Wer könnte in die Fußstapfen von Schneider treten, der sein Amt nach der Saison niederlegen wird? Unter anderem werden Rouven Schröder und Markus Krösche mit Schalke in Verbindung gebracht ...

Das sind Spekulationen. Aktuell hat man mit Mike Büskens, Peter Knäbel und Norbert Elgert drei Personen, die den Wechsel auf dieser Position entsprechend vorbereiten sollen. Ich bin froh, dass für diesen Übergang eine interne Lösung gefunden wurde. Oft ist man überrascht, wie gut es läuft, wenn interne Kräfte eingebunden werden – auch langfristig gesehen. 

Ich werfe noch einen Namen ins Spiel, der diese Schalke-Nähe mitbringt: Olaf Thon.

(lacht) Ich habe immer wieder meine Hilfe angeboten und werde das auch weiterhin tun. In den vergangenen Monaten ist allerdings keiner mit einer Frage an mich herangetreten. Von daher können wir dieses Gedankenspiel zunächst vernachlässigen.

Lassen Sie uns abschließend in Erinnerungen schwelgen. An welches Ihrer Revierderbys denken Sie gerne zurück?

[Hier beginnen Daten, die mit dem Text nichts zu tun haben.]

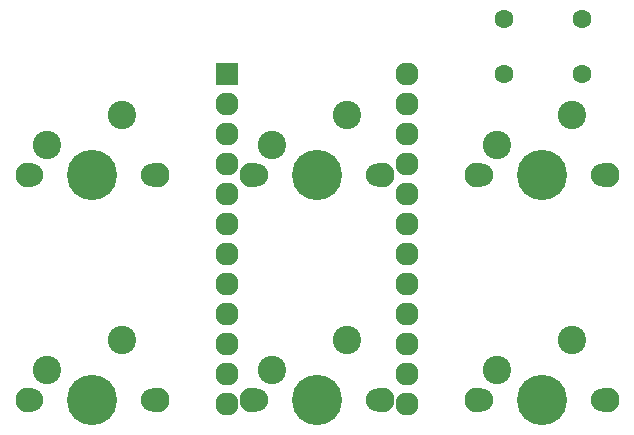
<source format=gbr>
%TF.GenerationSoftware,Altium Limited,Altium Designer,20.1.12 (249)*%
G04 Layer_Color=16711935*
%FSLAX26Y26*%
%MOIN*%
%TF.SameCoordinates,4EBFCD2D-B14F-4313-BC4F-D652A0771492*%
%TF.FilePolarity,Negative*%
%TF.FileFunction,Soldermask,Bot*%
%TF.Part,Single*%
G01*
G75*
%TA.AperFunction,ComponentPad*%
%ADD21C,0.167449*%
%ADD22C,0.082803*%
%ADD23C,0.074929*%
%ADD24C,0.094614*%
%ADD25C,0.077016*%
%ADD26R,0.077016X0.077016*%
%ADD27C,0.063118*%
D21*
X1089173Y1084842D02*
D03*
X339961Y335630D02*
D03*
X1838386D02*
D03*
X1089173D02*
D03*
X339961Y1084842D02*
D03*
X1838386D02*
D03*
D22*
X1305709D02*
D03*
X872638D02*
D03*
X556496Y335630D02*
D03*
X123425D02*
D03*
X2054921D02*
D03*
X1621850D02*
D03*
X1305709D02*
D03*
X872638D02*
D03*
X556496Y1084842D02*
D03*
X123425D02*
D03*
X2054921D02*
D03*
X1621850D02*
D03*
D23*
X1289173D02*
D03*
X889173D02*
D03*
X539961Y335630D02*
D03*
X139961D02*
D03*
X2038386D02*
D03*
X1638386D02*
D03*
X1289173D02*
D03*
X889173D02*
D03*
X539961Y1084842D02*
D03*
X139961D02*
D03*
X2038386D02*
D03*
X1638386D02*
D03*
D24*
X1189173Y1284842D02*
D03*
X939173Y1184842D02*
D03*
X439961Y535630D02*
D03*
X189961Y435630D02*
D03*
X1938386Y535630D02*
D03*
X1688386Y435630D02*
D03*
X1189173Y535630D02*
D03*
X939173Y435630D02*
D03*
X439961Y1284842D02*
D03*
X189961Y1184842D02*
D03*
X1938386Y1284842D02*
D03*
X1688386Y1184842D02*
D03*
D25*
X1389764Y1220472D02*
D03*
Y420472D02*
D03*
Y820472D02*
D03*
Y320472D02*
D03*
Y620472D02*
D03*
Y520472D02*
D03*
Y1020472D02*
D03*
Y920472D02*
D03*
Y1320472D02*
D03*
Y1120472D02*
D03*
Y1420472D02*
D03*
Y720472D02*
D03*
X789764Y420472D02*
D03*
Y820472D02*
D03*
Y1220472D02*
D03*
Y320472D02*
D03*
Y620472D02*
D03*
Y520472D02*
D03*
Y1020472D02*
D03*
Y920472D02*
D03*
Y1120472D02*
D03*
Y1320472D02*
D03*
Y720472D02*
D03*
D26*
Y1420472D02*
D03*
D27*
X1712599Y1421260D02*
D03*
Y1602362D02*
D03*
X1972441Y1421260D02*
D03*
Y1602362D02*
D03*
%TF.MD5,b7198a11a442c5c978093f62d9e2659f*%
M02*

</source>
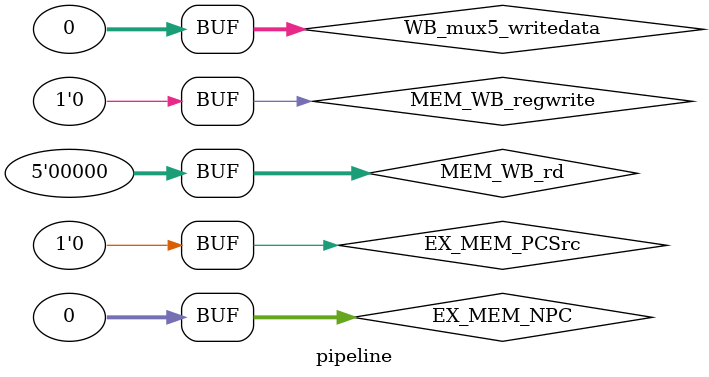
<source format=v>

`timescale 1ns / 1ps

module pipeline ();

    wire    [31:0]      IF_ID_instr, IF_ID_npc;
    reg                 EX_MEM_PCSrc;
    reg     [31:0]      EX_MEM_NPC;
    reg     [31:0]      IF_ID_instrout;         //input
    reg     [31:0]      IF_ID_npcout;       //input
    reg     [4:0]       MEM_WB_rd;          //input
    reg                 MEM_WB_regwrite;    //input
    reg     [31:0]      WB_mux5_writedata;  //input
    wire    [1:0]       wb_ctlout;          //output
    wire    [2:0]       m_ctlout;           //output
    wire                regdst;             //output
    wire                alusrc;             //output
    wire    [1:0]       aluop;              //output
    wire    [31:0]      npcout;             //output
    wire    [31:0]      rdata1out;          //output
    wire    [31:0]      rdata2out;          //output
    wire    [31:0]      s_extendout;        //output
    wire    [4:0]       instrout_2016;      //output
    wire    [4:0]       instrout_1511;       //output
    wire    [31:0]      addr;     
    wire    [31:0]      mux_out;

   I_FETCH I_FETCH1(
        .IF_ID_instr(IF_ID_instr),
        .IF_ID_npc(IF_ID_npc),
        .EX_MEM_PCSrc(EX_MEM_PCSrc),
        .EX_MEM_NPC(EX_MEM_NPC) 
    );
    
    initial begin
    EX_MEM_PCSrc <= 0;
    EX_MEM_NPC  <= 0;
    MEM_WB_rd <= 5'd0;
    WB_mux5_writedata <= 32'h00000000;
    MEM_WB_regwrite <= 1'b0;
    end
    
IDECODE IDECODE_inst(
    .IF_ID_instrout(IF_ID_instr),            //input        wire    [31:0]  
    .IF_ID_npcout(IF_ID_npc),                //input        wire    [31:0]  
    .MEM_WB_rd(MEM_WB_rd),                   //input        wire    [4:0]   
    .MEM_WB_regwrite(MEM_WB_regwrite),       //input        wire            
    .WB_mux5_writedata(WB_mux5_writedata),   //input        wire    [31:0]  
    .wb_ctlout(wb_ctlout),                   //output       wire    [1:0]   
    .m_ctlout(m_ctlout),                     //output       wire    [2:0]   
    .regdst(regdst),                         //output       wire            
    .alusrc(alusrc),                         //output       wire            
    .aluop(aluop),                           //output       wire    [1:0]   
    .npcout(npcout),                         //output       wire    [31:0]  
    .rdata1out(rdata1out),                   //output       wire    [31:0]  
    .rdata2out(rdata2out),                   //output       wire    [31:0]  
    .s_extendout(s_extendout),               //output       wire    [31:0]  
    .instrout_2016(instrout_2016),           //output       wire    [4:0]   
    .instrout_1511(instrout_1511)            //output       wire    [4:0]   
);
   
   EXECUTE EXECUTE_inst(
    .wb_ctl(wb_ctlout),            //   input       wire    [1:0]   
    .m_ctl(m_ctlout),              //   input       wire    [2:0]   
    .regdst(regdst),             // input       wire            
    .alusrc(alusrc),             // input       wire            
    .aluop(aluop),              //  input       wire    [1:0]   
    .npcout(npcout),             // input       wire    [31:0]  
    .rdata1(rdata1out),             //  input       wire    [31:0]  
    .rdata2(rdata2out),             //  input       wire    [31:0]  
    .s_extendout(s_extendout),        //    input       wire    [31:0]  
    .instrout_2016(instrout_2016),      //  input       wire    [4:0]   
    .instrout_1511(instrout_1511),      //  input       wire    [4:0]   
    .wb_ctlout(),          //   output      wire    [1:0]   
    .branch(),             //   output      wire            
    .memread(),            //   output      wire            
    .memwrite(),           //   output      wire            
    .EX_MEM_NPC(),         //   output      wire    [31:0]  
    .zero(),               //   output      wire            
    .alu_result(),         //   output      wire    [31:0]  
    .rdata2out(),          //   output      wire    [31:0]  
    .five_bit_muxout()     //   output      wire    [4:0]   
    );
   
// Here you will add I_DECODE.  You will have to declare wires to make 
// the connections between the I_FETCH and I_DECODE modules

endmodule // pipeline






</source>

Das waren so einige. Ich habe mich immer gefreut, auch in Dortmund zu spielen, denn die hatten einen weißen Derby-Ball, der ein bisschen leichter flog als die anderen Bälle. Zudem erinnere ich mich gerne an den 4:0-Sieg im Jahr 2000. Es war schon kurios, dass Andreas Möller an meiner Seite im Mittelfeld gespielt hat und Jens Lehmann im Tor der Schwarz-Gelben stand.